DATA LISTING |
===

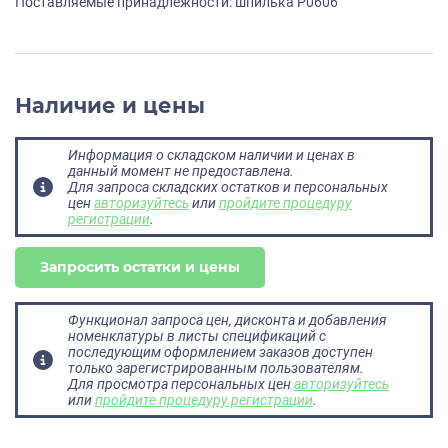
Поставляемые принадлежности: шпилька P0606
Наличие и цены
Информация о складском наличии и ценах в
данный момент не предоставлена.
Для запроса складских остатков и персональных
цен
авторизуйтесь
или
пройдите процедуру
регистрации
.
Запросить остатки и цены
Функционал запроса цен, дисконта и добавления
номенклатуры в листы спецификаций с
последующим оформлением заказов доступен
только зарегистрированным пользователям.
Для просмотра персональных цен
авторизуйтесь
или
пройдите процедуру регистрации
.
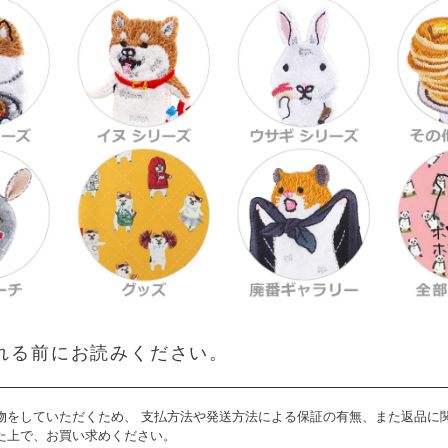
れる前にお読みください。
物をしていただくため、 支払方法や発送方法による保証の有無、また返品に
た上で、お買い求めください。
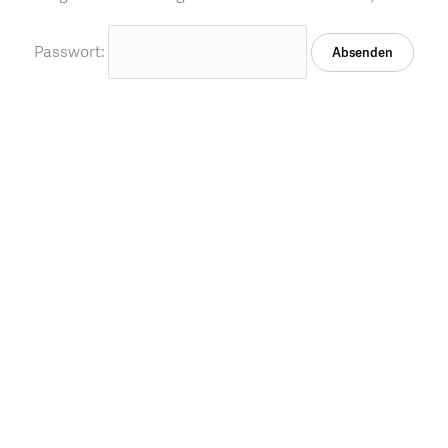
Passwort:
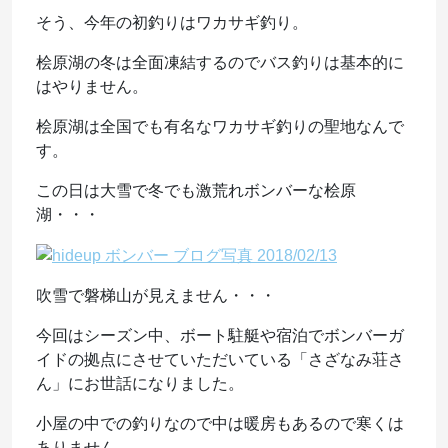
そう、今年の初釣りはワカサギ釣り。
桧原湖の冬は全面凍結するのでバス釣りは基本的に
はやりません。
桧原湖は全国でも有名なワカサギ釣りの聖地なんで
す。
この日は大雪で冬でも激荒れボンバーな桧原
湖・・・
吹雪で磐梯山が見えません・・・
今回はシーズン中、ボート駐艇や宿泊でボンバーガ
イドの拠点にさせていただいている「さざなみ荘さ
ん」にお世話になりました。
小屋の中での釣りなので中は暖房もあるので寒くは
ありません。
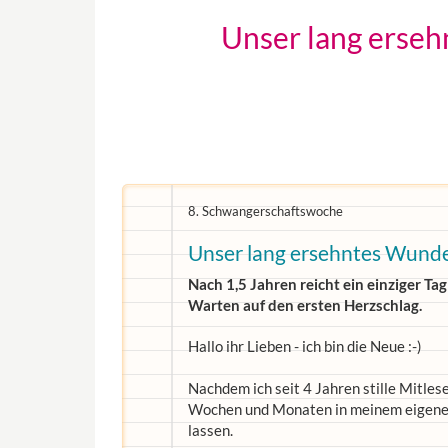
Unser lang erseh
8. Schwangerschaftswoche
Unser lang ersehntes Wund
Nach 1,5 Jahren reicht ein einziger T
Warten auf den ersten Herzschlag.
Hallo ihr Lieben - ich bin die Neue :-)
Nachdem ich seit 4 Jahren stille Mitlese
Wochen und Monaten in meinem eigenen
lassen.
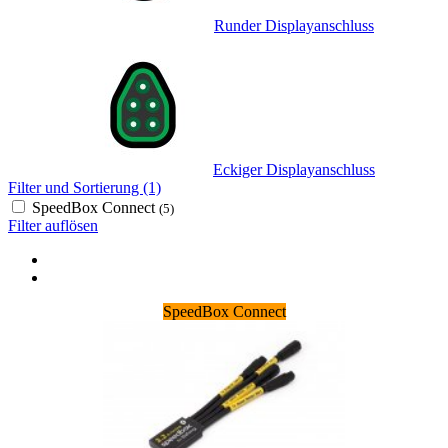
Runder Displayanschluss
Eckiger Displayanschluss
Filter und Sortierung (1)
SpeedBox Connect
(5)
Filter auflösen
SpeedBox Connect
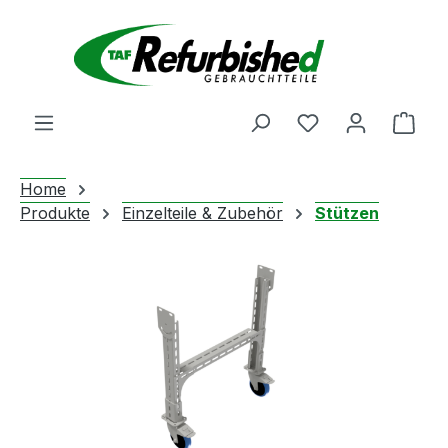
Zum Hauptinhalt springen
Du hast 0 Produ
Ware
Home
Produkte
Einzelteile & Zubehör
Stützen
Bildergalerie überspringen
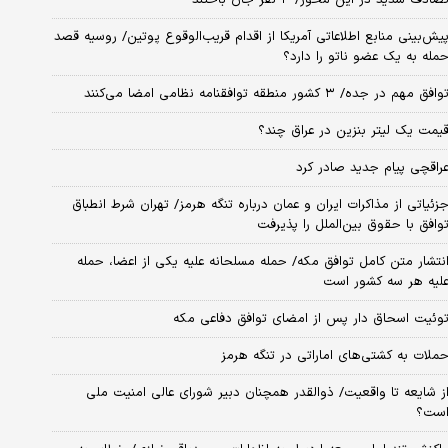
یش‌بینی منابع اطلاعاتی آمریکا از اقدام قریب‌الوقوع پوتین/ روسیه قصد
مله به یک عضو ناتو را دارد؟
وافق مهم در جده/ ۳ کشور منطقه توافقنامه نظامی امضا می‌کنند
یمت یک لیتر بنزین در عراق چند؟
راقچی پیام جدید صادر کرد
زئیاتی از مذاکرات ایران و عمان درباره تنگه هرمز/ تهران شرط انطباق
وافق با حقوق بین‌الملل را پذیرفت
نتشار متن کامل توافق مکه/ حمله مسلحانه علیه یکی از اعضا، حمله
لیه هر سه کشور است
وئیت اسحاق دار پس از امضای توافق دفاعی مکه
ملات به کشتی‌های اماراتی در تنگه هرمز
ز شایعه تا واقعیت/ ذوالقدر همچنان دبیر شورای ‌عالی امنیت ملی
ست؟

===

Retype the text that follows each of the entries above, line for line and character for character. Leave the pictures out of your answer.

Поставляемые принадлежности: шпилька P0606
Наличие и цены
Информация о складском наличии и ценах в
данный момент не предоставлена.
Для запроса складских остатков и персональных
цен
авторизуйтесь
или
пройдите процедуру
регистрации
.
Запросить остатки и цены
Функционал запроса цен, дисконта и добавления
номенклатуры в листы спецификаций с
последующим оформлением заказов доступен
только зарегистрированным пользователям.
Для просмотра персональных цен
авторизуйтесь
или
пройдите процедуру регистрации
.
れる前にお読みください。
物をしていただくため、 支払方法や発送方法による保証の有無、また返品に
た上で、お買い求めください。
Passwort:
そう、今年の初釣りはワカサギ釣り。
桧原湖の冬は全面凍結するのでバス釣りは基本的に
はやりません。
桧原湖は全国でも有名なワカサギ釣りの聖地なんで
す。
この日は大雪で冬でも激荒れボンバーな桧原
湖・・・
吹雪で磐梯山が見えません・・・
今回はシーズン中、ボート駐艇や宿泊でボンバーガ
イドの拠点にさせていただいている「さざなみ荘さ
ん」にお世話になりました。
小屋の中での釣りなので中は暖房もあるので寒くは
ありません。
Unser lang erseh
8. Schwangerschaftswoche
Unser lang ersehntes Wund
Nach 1,5 Jahren reicht ein einziger T
Warten auf den ersten Herzschlag.
Hallo ihr Lieben - ich bin die Neue :-)
Nachdem ich seit 4 Jahren stille Mitlese
Wochen und Monaten in meinem eigenen
lassen.
Runder Displayanschluss
Eckiger Displayanschluss
Filter und Sortierung (1)
SpeedBox Connect
(5)
Filter auflösen
SpeedBox Connect
Zum Hauptinhalt springen
Du hast 0 Produ
Ware
Home
Produkte
Einzelteile & Zubehör
Stützen
Bildergalerie überspringen
یش‌بینی منابع اطلاعاتی آمریکا از اقدام قریب‌الوقوع پوتین/ روسیه قصد
مله به یک عضو ناتو را دارد؟
وافق مهم در جده/ ۳ کشور منطقه توافقنامه نظامی امضا می‌کنند
یمت یک لیتر بنزین در عراق چند؟
راقچی پیام جدید صادر کرد
زئیاتی از مذاکرات ایران و عمان درباره تنگه هرمز/ تهران شرط انطباق
وافق با حقوق بین‌الملل را پذیرفت
نتشار متن کامل توافق مکه/ حمله مسلحانه علیه یکی از اعضا، حمله
لیه هر سه کشور است
وئیت اسحاق دار پس از امضای توافق دفاعی مکه
ملات به کشتی‌های اماراتی در تنگه هرمز
ز شایعه تا واقعیت/ ذوالقدر همچنان دبیر شورای ‌عالی امنیت ملی
ست؟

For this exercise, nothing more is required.